**EXERCISE OBJECTIVE:**
Do these statements agree with the blog post on plot lines? Answer yes or no for each, quoting the words of the post that decide it: 1. The writer developed back stories for six suspects. 2. The writer first came for a consultation about two years earlier. 3. The writer's upcoming vacation lasts one week.

━━━━━ PAGE EXCERPT ━━━━━

30 March 2010

How Many Plot-lines Does Your Story Have?

After nearly 10 years of providing Plot Consultations to writers all over the world, I have come to appreciate the varied ways writers approach the writing process and write. Last week and this, I have had the honor of working with a writer with a unique approach.

He has at least five plot lines going on (nothing unusual there):
  • Character Emotional Development = inner
  • Dramatic Action = murder mystery = outer
  • Thematic Significance
  • Orphan story
  • Romance 
I first consulted with this writer nearly a year and a half ago. Then, he had a strong character emotional development or internal plot line with very little in terms of the external murder mystery plot. Since then, he has worked non-stop developing well-thought out plot lines for each of the elements most important to his story. For each of the six suspects, he developed complex back stories, motives, and alibis. The pre-work he has done is awe-inspiring.

So why come to me? He needed help weaving all the plot lines together into a suspenseful and exciting, poignant and emotional story.

His Plot Planner is likely the longest one I have ever created for another writer -- my personal Plot Planners always tend to be on the loooong side.

This writer has a two-week vacation coming up in a week. With the plan in front of him, he has only to write each next scene as they appear on the Plot Planner. No need to use his linear, logical, critical side of his brain at all. He's done all that.

Now is the time to write.

Simply write what is in front of him.

Get a first draft on the page.

Let it rest.

Rewrite at least once.

Then send out to the waiting agent and editor....

Sounds like heaven to me.

Inspired process. True dedication. Professional approach. Amazing story.

I wish him all the success in the world!!

(For any of you curious about how I come by putting the puzzle pieces together:
Jigsaw Puzzles, Not Everyone Likes Them )

(For a bit about how to create your own Plot Planner with multiple plot lines:
Plot Writing )

25 March 2010

Silence the Beastie Critic in You

Two plot consultations in two days with two writers struggling with the same dilemma I see more than any other and could very well be the deadliest writers' flaw of all. An overzealous critic silences the creative process in general and especially so in the first draft.

2 Bits of Advice: 

1) I encourage you to keep going. Do not go back and start again. Rather, pick up where you left off and write all the way through to the end. Write early in the morning before the critic has awakened -- your beast, so to speak. Do not read what you've written. 

2) Give yourself positive affirmations about your writing. Write them on post-it notes and post all over the house = on your bathroom mirror, the refrig, etc. Tell yourself:
  • I am a great writer
  • I enjoy the creative process of writing my thoughts down on paper for others to enjoy
  • I marvel at my ability to fill up a blank page with valuable information
  • I am grateful for the creative muse to visit me and inspire me and allow words to flow from me to the page.

━━━━━ DATASET EXCERPTS ━━━━━

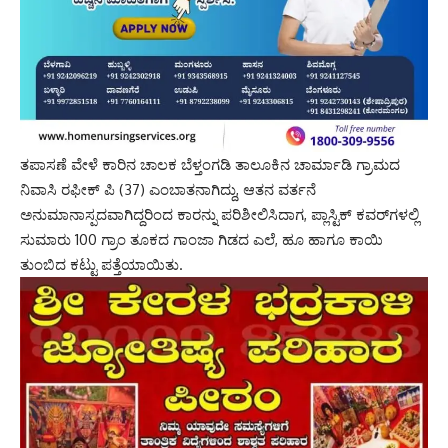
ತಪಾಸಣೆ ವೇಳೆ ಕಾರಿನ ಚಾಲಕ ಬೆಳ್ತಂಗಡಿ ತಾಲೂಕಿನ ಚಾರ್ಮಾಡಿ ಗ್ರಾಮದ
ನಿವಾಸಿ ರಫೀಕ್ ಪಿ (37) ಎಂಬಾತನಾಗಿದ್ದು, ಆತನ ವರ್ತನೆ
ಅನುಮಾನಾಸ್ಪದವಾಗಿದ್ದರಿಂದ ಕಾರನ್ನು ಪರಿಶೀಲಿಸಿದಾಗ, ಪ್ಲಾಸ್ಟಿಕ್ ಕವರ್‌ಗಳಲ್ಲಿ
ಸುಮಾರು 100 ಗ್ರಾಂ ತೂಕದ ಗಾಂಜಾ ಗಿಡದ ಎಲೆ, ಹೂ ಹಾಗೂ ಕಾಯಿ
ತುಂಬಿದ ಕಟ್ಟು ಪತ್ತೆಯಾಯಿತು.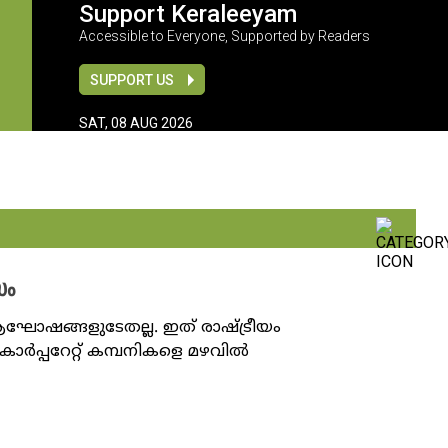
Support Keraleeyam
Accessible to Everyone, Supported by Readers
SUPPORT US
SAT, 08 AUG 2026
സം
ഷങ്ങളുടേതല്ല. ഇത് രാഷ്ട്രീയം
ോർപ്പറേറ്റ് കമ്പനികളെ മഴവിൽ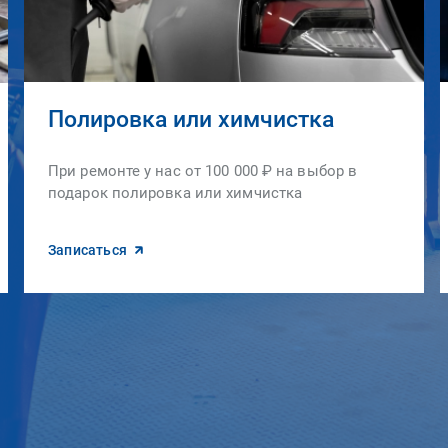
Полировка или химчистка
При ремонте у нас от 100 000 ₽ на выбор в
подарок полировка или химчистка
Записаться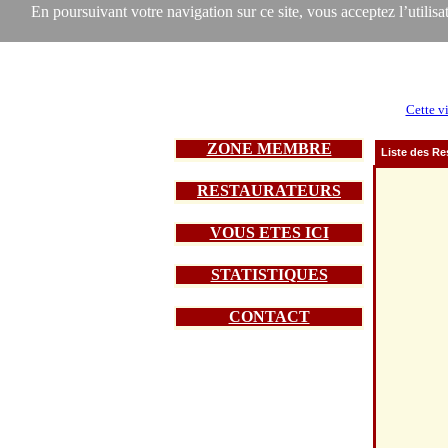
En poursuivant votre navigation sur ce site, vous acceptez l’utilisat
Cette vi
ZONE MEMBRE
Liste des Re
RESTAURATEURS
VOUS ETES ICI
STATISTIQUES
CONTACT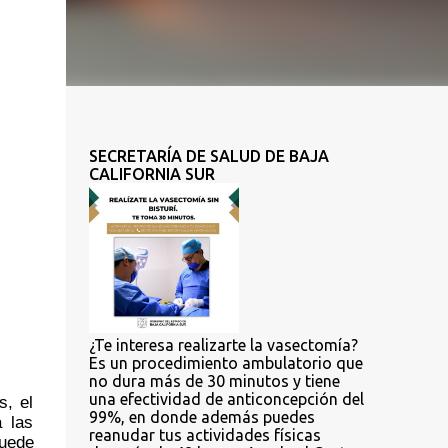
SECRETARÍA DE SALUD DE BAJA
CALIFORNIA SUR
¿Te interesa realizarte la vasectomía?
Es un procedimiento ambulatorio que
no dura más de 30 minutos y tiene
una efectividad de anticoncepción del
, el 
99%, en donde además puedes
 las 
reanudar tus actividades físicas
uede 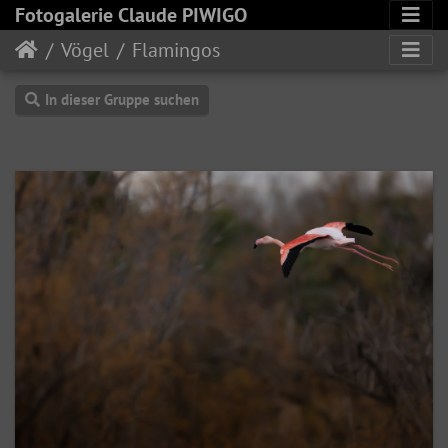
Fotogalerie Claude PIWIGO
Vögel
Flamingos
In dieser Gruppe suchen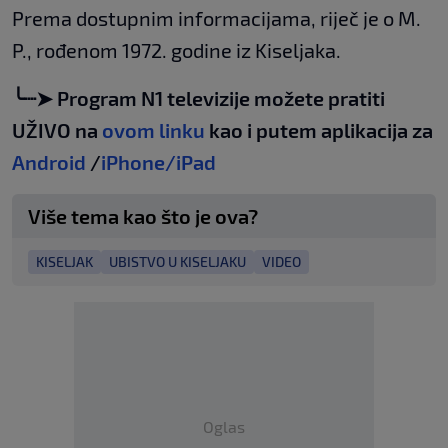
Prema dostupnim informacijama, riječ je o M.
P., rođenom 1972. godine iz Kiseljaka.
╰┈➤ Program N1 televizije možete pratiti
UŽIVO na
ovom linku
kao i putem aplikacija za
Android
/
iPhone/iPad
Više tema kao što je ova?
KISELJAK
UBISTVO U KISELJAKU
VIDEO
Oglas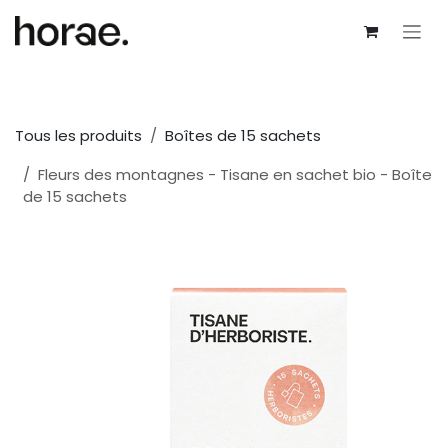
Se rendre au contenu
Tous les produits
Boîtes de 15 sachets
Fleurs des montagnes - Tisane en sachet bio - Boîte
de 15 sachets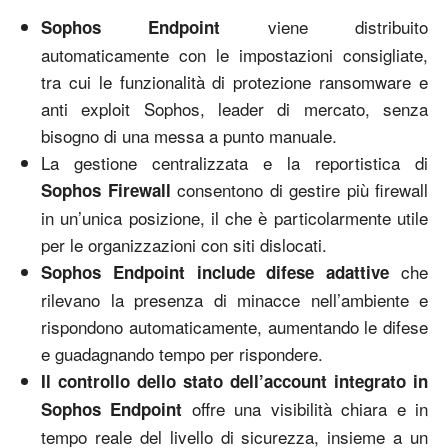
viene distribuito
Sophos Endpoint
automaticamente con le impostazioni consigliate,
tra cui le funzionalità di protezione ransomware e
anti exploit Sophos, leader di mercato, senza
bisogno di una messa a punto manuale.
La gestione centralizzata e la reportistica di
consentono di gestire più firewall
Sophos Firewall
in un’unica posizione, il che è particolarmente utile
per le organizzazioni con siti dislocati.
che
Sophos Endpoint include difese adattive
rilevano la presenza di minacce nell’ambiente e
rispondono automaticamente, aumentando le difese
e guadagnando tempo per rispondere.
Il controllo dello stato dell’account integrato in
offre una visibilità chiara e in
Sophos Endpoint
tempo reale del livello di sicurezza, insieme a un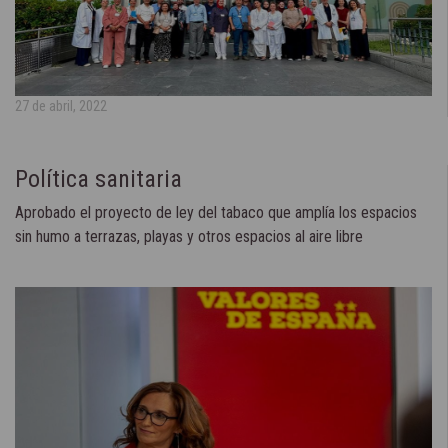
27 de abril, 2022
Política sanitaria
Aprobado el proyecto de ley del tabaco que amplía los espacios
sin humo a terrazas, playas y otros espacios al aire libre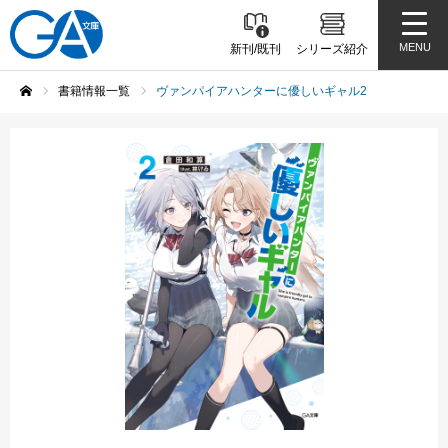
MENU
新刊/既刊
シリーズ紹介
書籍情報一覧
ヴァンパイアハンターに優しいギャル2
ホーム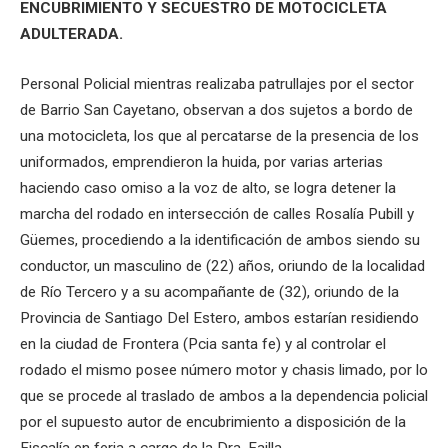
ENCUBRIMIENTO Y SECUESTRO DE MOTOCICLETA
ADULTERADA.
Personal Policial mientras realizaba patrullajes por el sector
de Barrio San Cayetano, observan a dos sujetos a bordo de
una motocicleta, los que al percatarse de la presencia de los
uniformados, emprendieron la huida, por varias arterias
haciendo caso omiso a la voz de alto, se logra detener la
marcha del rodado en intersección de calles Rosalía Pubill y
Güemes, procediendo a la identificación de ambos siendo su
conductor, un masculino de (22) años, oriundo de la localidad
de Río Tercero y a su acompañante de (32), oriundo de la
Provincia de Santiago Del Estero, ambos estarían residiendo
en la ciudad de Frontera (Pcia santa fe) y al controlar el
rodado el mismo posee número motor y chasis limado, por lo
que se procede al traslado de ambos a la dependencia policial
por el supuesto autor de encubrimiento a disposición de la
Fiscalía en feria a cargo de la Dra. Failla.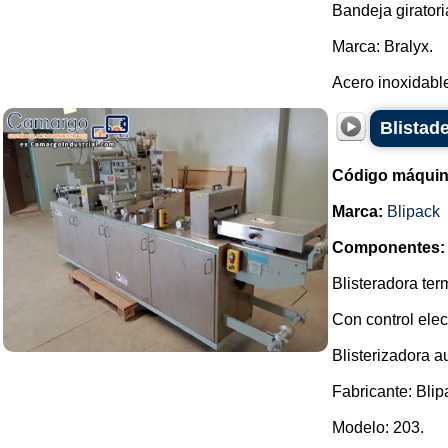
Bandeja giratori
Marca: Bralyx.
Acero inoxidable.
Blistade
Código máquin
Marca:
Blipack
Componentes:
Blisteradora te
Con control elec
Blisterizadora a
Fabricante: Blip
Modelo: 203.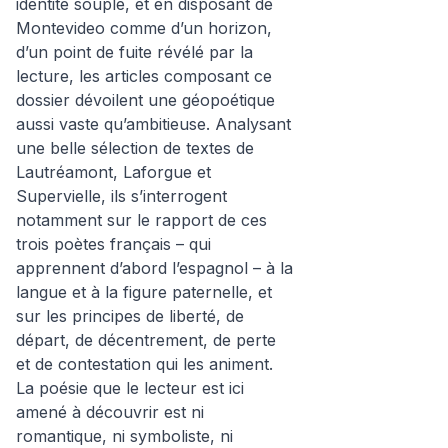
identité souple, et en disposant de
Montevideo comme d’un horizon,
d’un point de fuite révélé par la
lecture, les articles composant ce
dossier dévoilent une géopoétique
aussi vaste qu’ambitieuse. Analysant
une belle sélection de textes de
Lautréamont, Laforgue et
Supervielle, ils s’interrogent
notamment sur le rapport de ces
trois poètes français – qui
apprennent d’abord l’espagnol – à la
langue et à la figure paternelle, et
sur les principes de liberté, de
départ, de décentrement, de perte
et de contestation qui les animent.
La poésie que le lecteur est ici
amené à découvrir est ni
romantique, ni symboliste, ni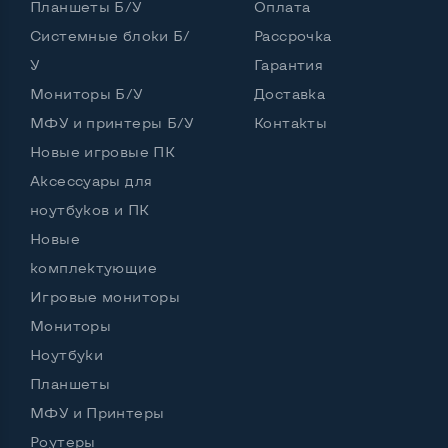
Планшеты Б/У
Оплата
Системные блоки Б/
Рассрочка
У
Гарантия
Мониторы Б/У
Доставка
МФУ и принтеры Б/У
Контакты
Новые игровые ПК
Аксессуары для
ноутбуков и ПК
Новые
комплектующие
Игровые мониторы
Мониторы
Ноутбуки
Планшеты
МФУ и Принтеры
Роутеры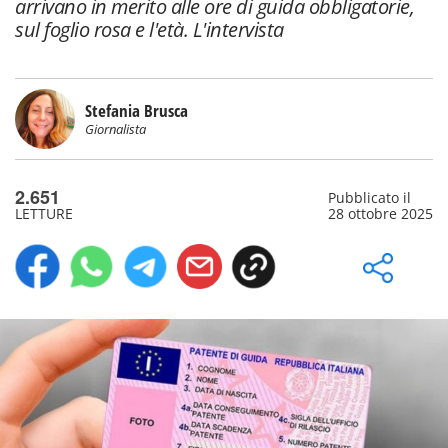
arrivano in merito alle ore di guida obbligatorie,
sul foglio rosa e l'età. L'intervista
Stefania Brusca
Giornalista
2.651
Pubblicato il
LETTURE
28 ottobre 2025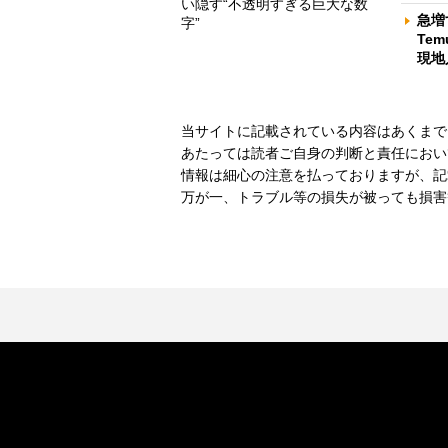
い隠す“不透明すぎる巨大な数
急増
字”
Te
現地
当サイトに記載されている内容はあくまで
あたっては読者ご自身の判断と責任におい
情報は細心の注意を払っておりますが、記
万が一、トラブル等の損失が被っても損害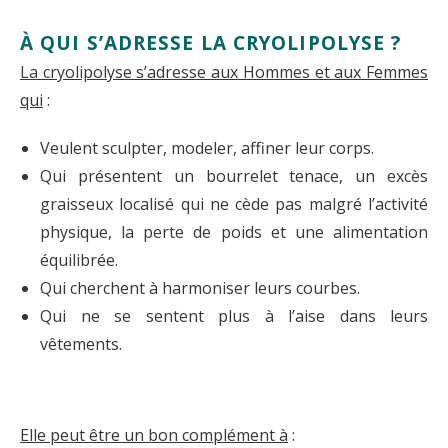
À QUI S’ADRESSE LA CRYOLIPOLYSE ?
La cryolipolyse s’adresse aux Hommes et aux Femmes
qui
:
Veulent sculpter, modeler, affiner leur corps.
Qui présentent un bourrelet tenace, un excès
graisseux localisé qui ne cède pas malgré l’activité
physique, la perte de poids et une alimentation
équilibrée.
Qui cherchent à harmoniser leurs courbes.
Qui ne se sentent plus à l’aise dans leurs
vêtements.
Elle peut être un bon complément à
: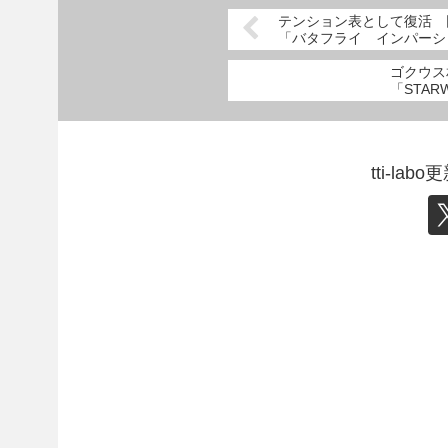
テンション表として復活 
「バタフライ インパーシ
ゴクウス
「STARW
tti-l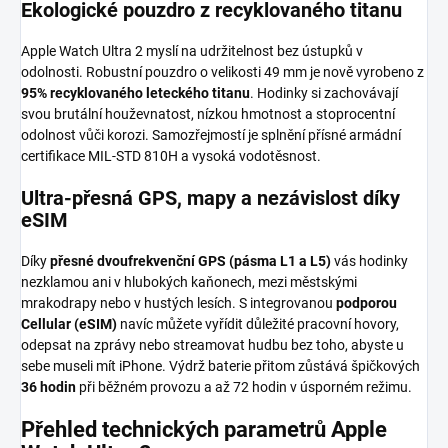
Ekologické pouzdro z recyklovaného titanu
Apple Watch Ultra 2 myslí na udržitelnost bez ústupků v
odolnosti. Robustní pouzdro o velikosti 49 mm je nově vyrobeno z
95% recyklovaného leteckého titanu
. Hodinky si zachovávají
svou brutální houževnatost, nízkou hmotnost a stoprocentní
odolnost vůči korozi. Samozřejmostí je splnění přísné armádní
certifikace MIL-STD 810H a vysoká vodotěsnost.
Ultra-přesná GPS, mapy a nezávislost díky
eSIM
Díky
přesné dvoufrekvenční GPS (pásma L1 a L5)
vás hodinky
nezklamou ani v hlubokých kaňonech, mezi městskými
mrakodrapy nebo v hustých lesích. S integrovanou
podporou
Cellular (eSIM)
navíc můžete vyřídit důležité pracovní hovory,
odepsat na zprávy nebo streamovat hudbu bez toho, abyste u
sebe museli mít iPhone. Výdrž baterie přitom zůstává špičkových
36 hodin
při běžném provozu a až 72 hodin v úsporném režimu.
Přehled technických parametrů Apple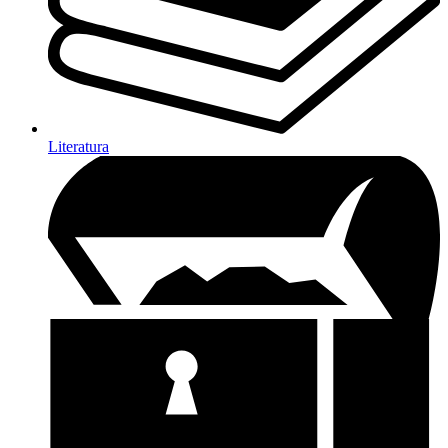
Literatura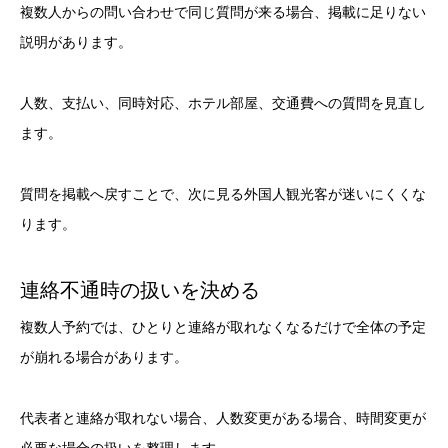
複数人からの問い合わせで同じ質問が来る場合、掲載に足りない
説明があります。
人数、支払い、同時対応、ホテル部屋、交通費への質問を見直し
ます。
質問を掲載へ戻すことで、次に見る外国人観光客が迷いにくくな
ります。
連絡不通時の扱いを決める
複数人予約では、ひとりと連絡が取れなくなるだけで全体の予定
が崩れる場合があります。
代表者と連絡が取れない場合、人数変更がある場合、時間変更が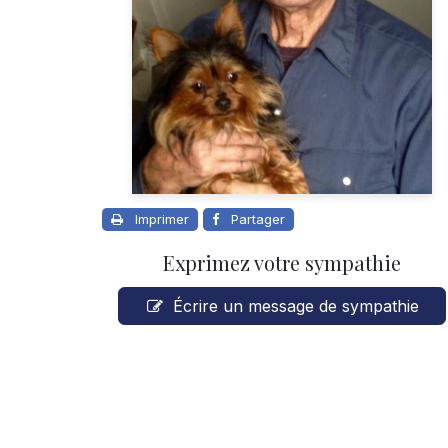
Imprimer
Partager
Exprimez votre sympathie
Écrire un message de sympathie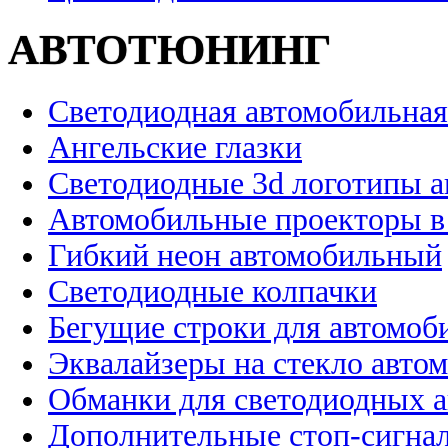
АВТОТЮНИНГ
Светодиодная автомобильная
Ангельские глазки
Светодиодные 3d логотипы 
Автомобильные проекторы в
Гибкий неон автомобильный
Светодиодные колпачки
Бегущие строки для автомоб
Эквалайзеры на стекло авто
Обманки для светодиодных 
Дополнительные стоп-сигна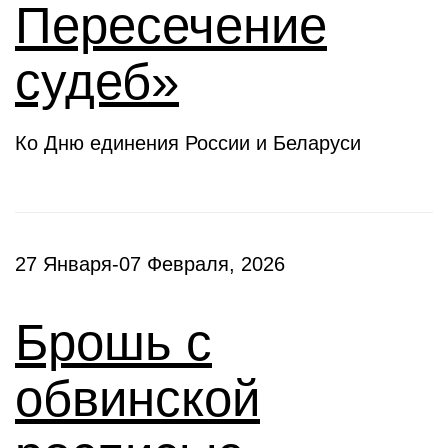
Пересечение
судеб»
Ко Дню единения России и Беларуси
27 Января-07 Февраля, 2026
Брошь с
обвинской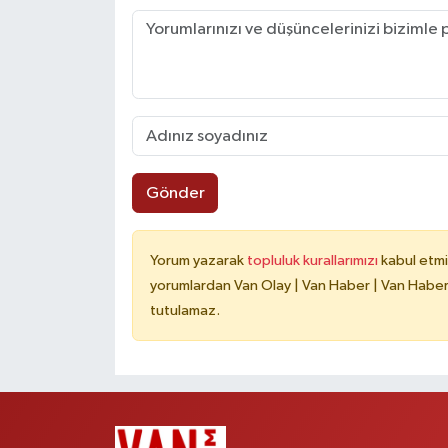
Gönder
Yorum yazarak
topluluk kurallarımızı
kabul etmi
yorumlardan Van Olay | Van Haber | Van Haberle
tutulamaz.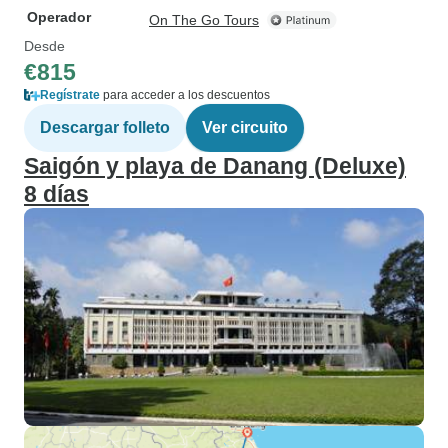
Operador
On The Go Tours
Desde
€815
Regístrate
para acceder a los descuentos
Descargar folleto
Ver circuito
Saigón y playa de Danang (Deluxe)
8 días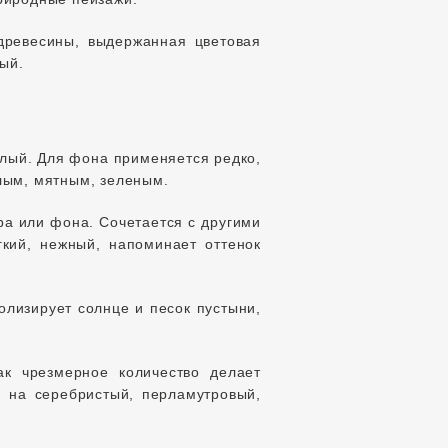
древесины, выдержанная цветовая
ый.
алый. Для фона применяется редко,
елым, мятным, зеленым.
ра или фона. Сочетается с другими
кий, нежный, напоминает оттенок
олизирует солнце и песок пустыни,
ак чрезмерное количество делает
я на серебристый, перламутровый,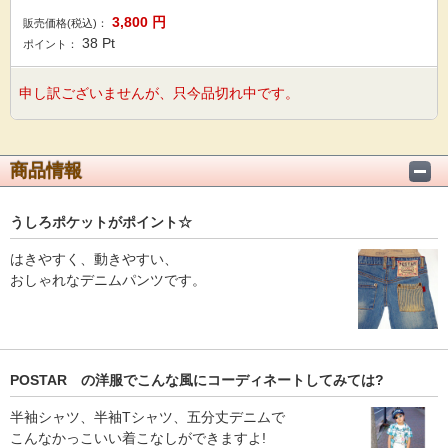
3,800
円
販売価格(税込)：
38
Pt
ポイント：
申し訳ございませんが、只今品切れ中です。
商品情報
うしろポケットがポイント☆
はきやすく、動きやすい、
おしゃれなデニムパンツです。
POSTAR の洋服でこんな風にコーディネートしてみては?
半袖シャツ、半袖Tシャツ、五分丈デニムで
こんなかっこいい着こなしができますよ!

━━━━━

**ANSWER SECTION:**
1. Yes: "For each of the six suspects, he developed complex back stories, motives, and alibis."
2. No: "I first consulted with this writer nearly a year and a half ago."
3. No: "This writer has a two-week vacation coming up in a week."